Sushi is fresh fish prepared by artists with sharp knives and sold for hundreds of dollars at chefs’ tables; it’s also trays of imitation crab rolls sitting under buzzing fluorescent lights in convenience stores.

The second style of sushi, though, still retains some elegance, largely thanks to its presentation: in a gleaming, decorated plastic tray with a clear lid.

Many plastic sushi trays, if made out of wood instead, would be quite lovely. Which is the origin of their appealing design—they’re based on traditional Japanese plates.

“The colored tray often comes with printed embellishments, replicating the types of designs commonly found on Japanese dishware, making it a critical feature in effectively marketing the product as Japanese,” reads the National Museum of American History website.

Popular motifs include mountain scenes, flowers, brocade patterns, red maple leaves, and temari balls, which represent youth, friendship, and the New Year.

Your average sushi tray is black, with deep-red and gold flourishes—an imitation of Japanese lacquered dishware, or urushi. Black, red, and gold are the most common colors in lacquerware production, which is a truly ancient art, dating back to the Neolithic era. (Real wooden lacquerware is phenomenally expensive and can even be gilded with real gold.)
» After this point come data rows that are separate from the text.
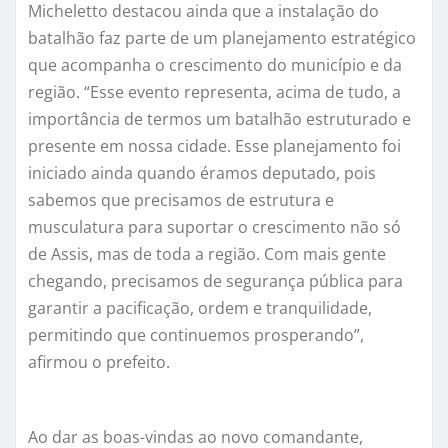
Micheletto destacou ainda que a instalação do
batalhão faz parte de um planejamento estratégico
que acompanha o crescimento do município e da
região. “Esse evento representa, acima de tudo, a
importância de termos um batalhão estruturado e
presente em nossa cidade. Esse planejamento foi
iniciado ainda quando éramos deputado, pois
sabemos que precisamos de estrutura e
musculatura para suportar o crescimento não só
de Assis, mas de toda a região. Com mais gente
chegando, precisamos de segurança pública para
garantir a pacificação, ordem e tranquilidade,
permitindo que continuemos prosperando”,
afirmou o prefeito.
Ao dar as boas-vindas ao novo comandante,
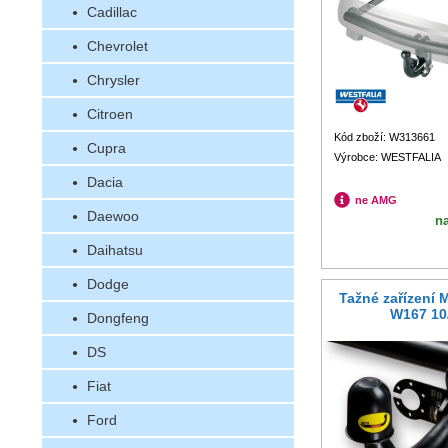
Cadillac
Chevrolet
Chrysler
Citroen
Kód zboží: W313661
Cupra
Výrobce: WESTFALIA
Dacia
ne AMG
Daewoo
n
Daihatsu
Dodge
Tažné zařízení
W167 10
Dongfeng
DS
Fiat
Ford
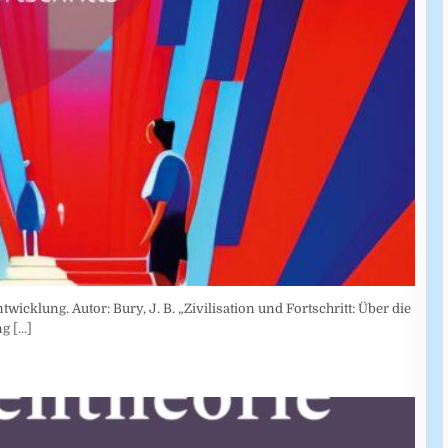
wicklung. Autor: Bury, J. B. „Zivilisation und Fortschritt: Über die
ung
[...]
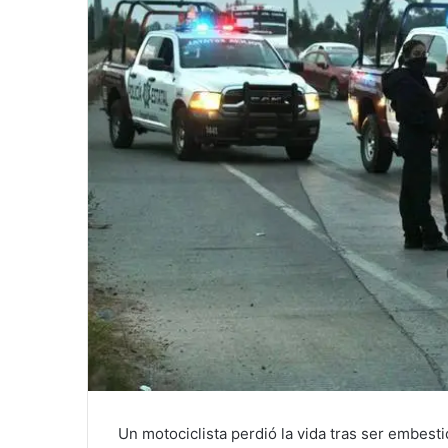
Un motociclista perdió la vida tras ser embesti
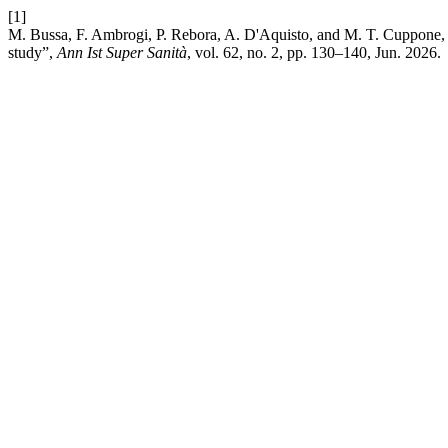
[1]
M. Bussa, F. Ambrogi, P. Rebora, A. D'Aquisto, and M. T. Cuppone, “Pa
study”,
Ann Ist Super Sanità
, vol. 62, no. 2, pp. 130–140, Jun. 2026.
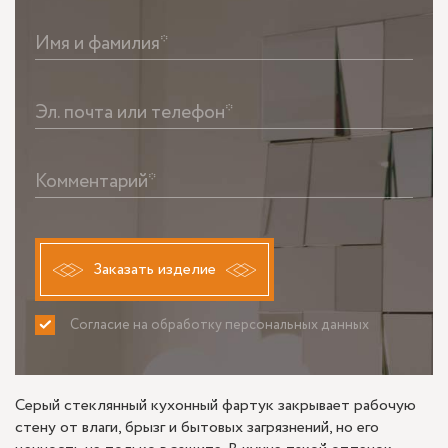
Имя и фамилия*
Эл. почта или телефон*
Комментарий*
Заказать изделие
Согласие на обработку персональных данных
ПРИНИМАЮ
НЕ ПРИНИМАЮ
Серый стеклянный кухонный фартук закрывает рабочую
стену от влаги, брызг и бытовых загрязнений, но его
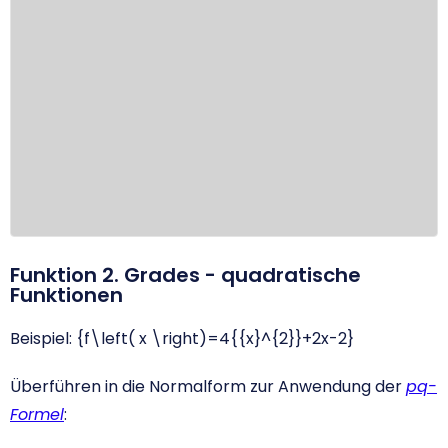
Funktion 2. Grades - quadratische
Funktionen
Beispiel:
{f\left( x \right)=4{{x}^{2}}+2x-2}
Überführen in die Normalform zur Anwendung der
pq-
Formel
:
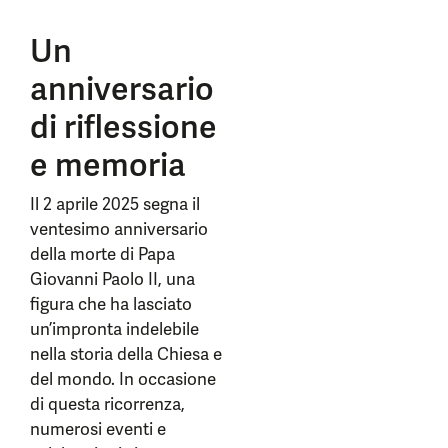
Un
anniversario
di riflessione
e memoria
Il 2 aprile 2025 segna il
ventesimo anniversario
della morte di Papa
Giovanni Paolo II, una
figura che ha lasciato
un’impronta indelebile
nella storia della Chiesa e
del mondo. In occasione
di questa ricorrenza,
numerosi eventi e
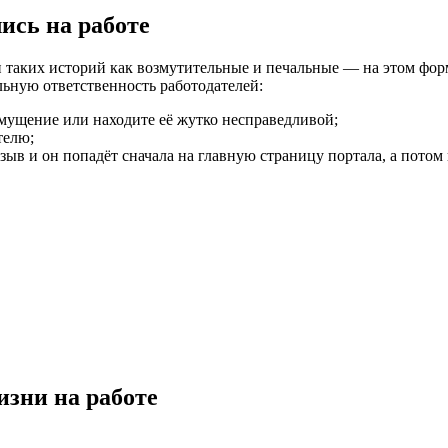
ись на работе
и таких историй как возмутительные и печальные — на этом фор
ьную ответственность работодателей:
змущение или находите её жутко несправедливой;
телю;
ыв и он попадёт сначала на главную страницу портала, а потом в
изни на работе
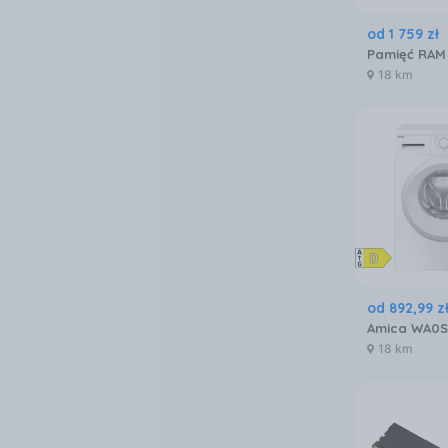
od
1 759
zł
18 km
od
892
,
99
z
Amica WA0
18 km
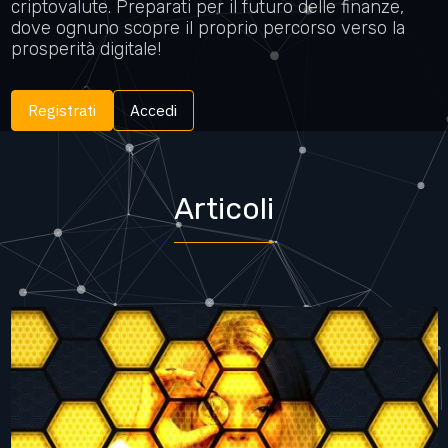
criptovalute. Preparati per il futuro delle finanze,
dove ognuno scopre il proprio percorso verso la
prosperità digitale!
Registrati
Accedi
Articoli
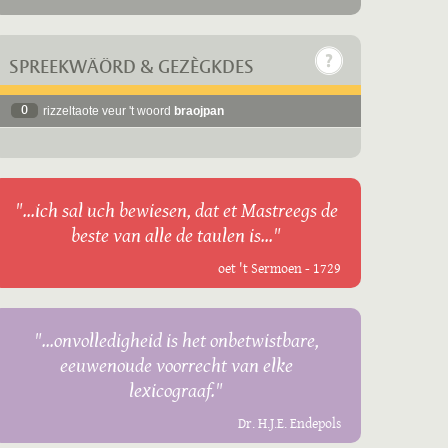
SPREEKWÄÖRD & GEZÈGKDES
0
rizzeltaote veur 't woord
braojpan
"...ich sal uch bewiesen, dat et Mastreegs de
beste van alle de taulen is..."
oet 't Sermoen - 1729
"...onvolledigheid is het onbetwistbare,
eeuwenoude voorrecht van elke
lexicograaf."
Dr. H.J.E. Endepols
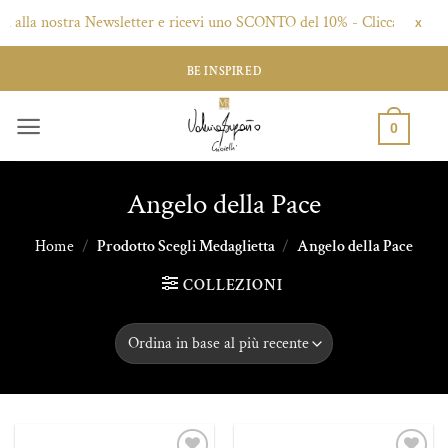
ti alla nostra Newsletter e ricevi uno SCONTO del 10% - Clicca qui!
X
Salta
BE INSPIRED
ai
contenuti
0
Angelo della Pace
Home
/
Prodotto Scegli Medaglietta
/
Angelo della Pace
COLLEZIONI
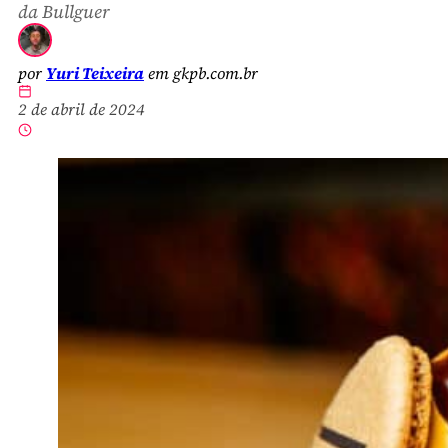
da Bullguer
por
Yuri Teixeira
em gkpb.com.br
2 de abril de 2024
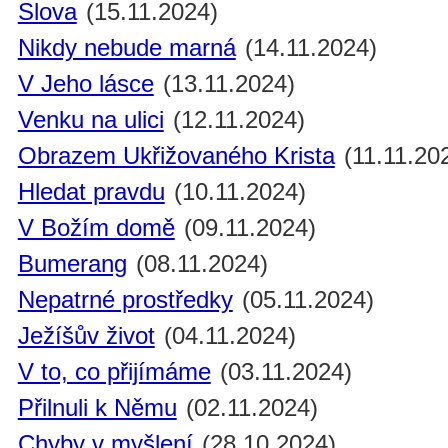
Slova
(15.11.2024)
Nikdy nebude marná
(14.11.2024)
V Jeho lásce
(13.11.2024)
Venku na ulici
(12.11.2024)
Obrazem Ukřižovaného Krista
(11.11.20
Hledat pravdu
(10.11.2024)
V Božím domě
(09.11.2024)
Bumerang
(08.11.2024)
Nepatrné prostředky
(05.11.2024)
Ježíšův život
(04.11.2024)
V to, co přijímáme
(03.11.2024)
Přilnuli k Němu
(02.11.2024)
Chyby v myšlení
(28.10.2024)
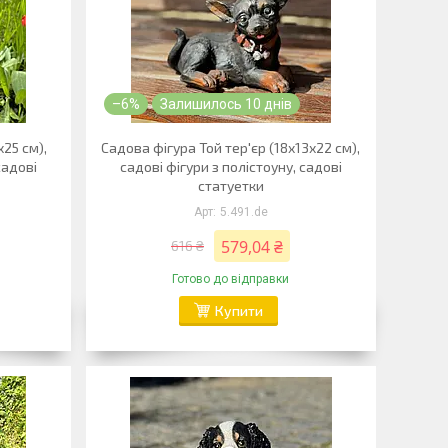
–6%
Залишилось 10 днів
х25 см),
Садова фігура Той тер'єр (18х13х22 см),
садові
садові фігури з полістоуну, садові
статуетки
5.491.de
579,04 ₴
616 ₴
Готово до відправки
Купити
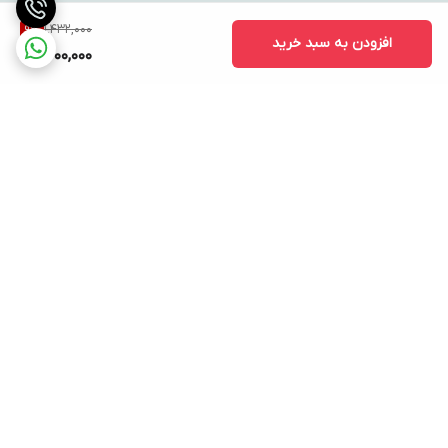
1,432,000
9
%
افزودن به سبد خرید
1,300,000
برگشت به بالا
ارسال ویژه
پشتیبانی ۲۴ ساعته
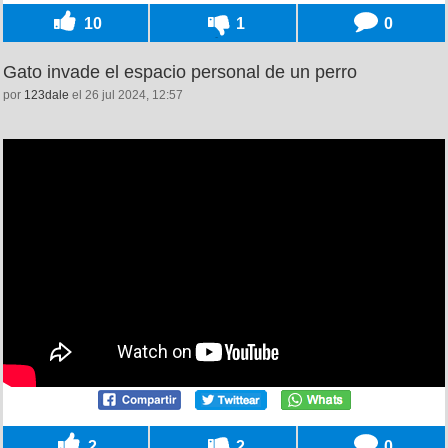
10
1
0
Gato invade el espacio personal de un perro
por
123dale
el 26 jul 2024, 12:57
2
2
0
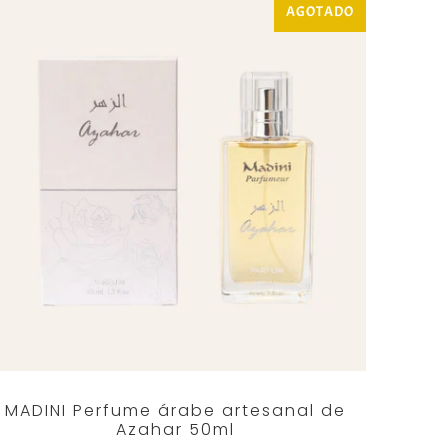
AGOTADO
MADINI Perfume árabe artesanal de
Azahar 50ml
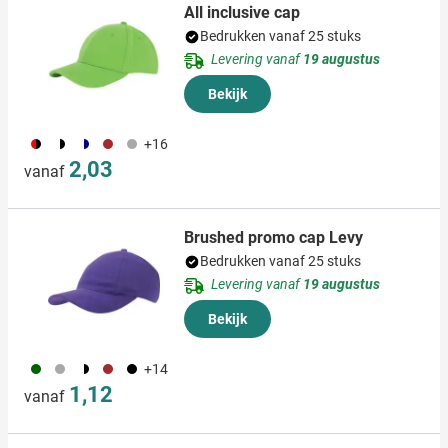
All inclusive cap
Bedrukken vanaf 25 stuks
Levering vanaf
19 augustus
Bekijk
083
040
482
011
099
+16
2,03
vanaf
Brushed promo cap Levy
Bedrukken vanaf 25 stuks
Levering vanaf
19 augustus
Bekijk
060
491
040
011
001
+14
1,12
vanaf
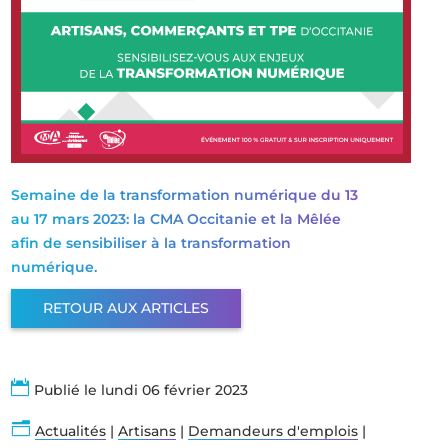
Semaine de la transformation numérique du 13
au 17 mars 2023: la CMA Occitanie et la Mêlée
afin de sensibiliser à la transformation
numérique.
RETOUR AUX ARTICLES

Publié le lundi 06 février 2023
n
Actualités
|
Artisans
|
Demandeurs d'emplois
|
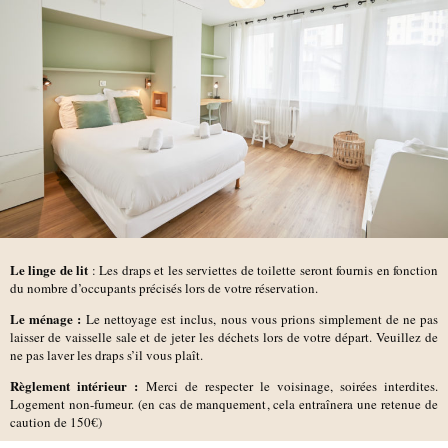
Le linge de lit
: Les draps et les serviettes de toilette seront fournis en fonction
du nombre d’occupants précisés lors de votre réservation.
Le ménage :
Le nettoyage est inclus, nous vous prions simplement de ne pas
laisser de vaisselle sale et de jeter les déchets lors de votre départ. Veuillez de
ne pas laver les draps s’il vous plaît.
Règlement intérieur :
Merci de respecter le voisinage, soirées interdites.
Logement non-fumeur. (en cas de manquement, cela entraînera une retenue de
caution de 150€)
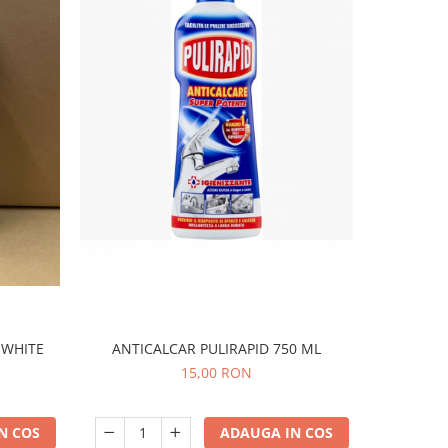
ANTICALCAR PULIRAPID 750 ML
 WHITE
PROSO
15,00 RON
ADAUGA IN COS
N COS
The NMAH actually owns a collection of plastic sushi trays, many of which were produced by the Advanced Fresh Concepts Corporation. Founded by Ryuji Ishii, who longed for accessible sushi in the United States, the company was the first to pre-package and ship large quantities of sushi to American stores. Ishii succeeded in making sushi ubiquitous, and, as extra credit, made these plastic versions of fine dishware just as common.